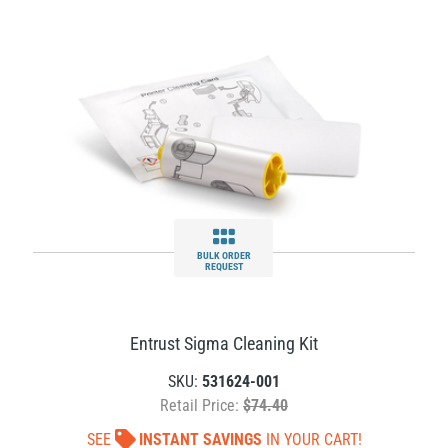
BULK ORDER
REQUEST
Entrust Sigma Cleaning Kit
SKU:
531624-001
Retail Price:
$74.40
SEE
INSTANT SAVINGS
IN YOUR CART!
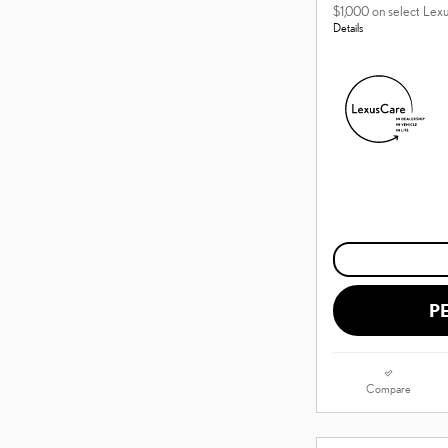
$1,000 on select Lex
Details
P
Compare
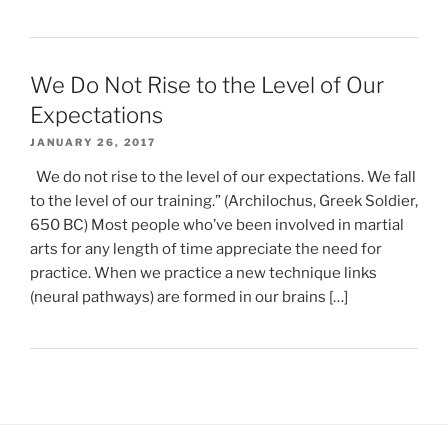
We Do Not Rise to the Level of Our
Expectations
JANUARY 26, 2017
We do not rise to the level of our expectations. We fall
to the level of our training.” (Archilochus, Greek Soldier,
650 BC) Most people who’ve been involved in martial
arts for any length of time appreciate the need for
practice. When we practice a new technique links
(neural pathways) are formed in our brains […]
###
(Problem to solve): Exactly as written, give the entries above again, with no images.

(Response):
BULK ORDER
REQUEST
Entrust Sigma Cleaning Kit
SKU:
531624-001
Retail Price:
$74.40
SEE
INSTANT SAVINGS
IN YOUR CART!
$1,000 on select Lex
Details
P
Compare
We Do Not Rise to the Level of Our
Expectations
JANUARY 26, 2017
We do not rise to the level of our expectations. We fall
to the level of our training.” (Archilochus, Greek Soldier,
650 BC) Most people who’ve been involved in martial
arts for any length of time appreciate the need for
practice. When we practice a new technique links
(neural pathways) are formed in our brains […]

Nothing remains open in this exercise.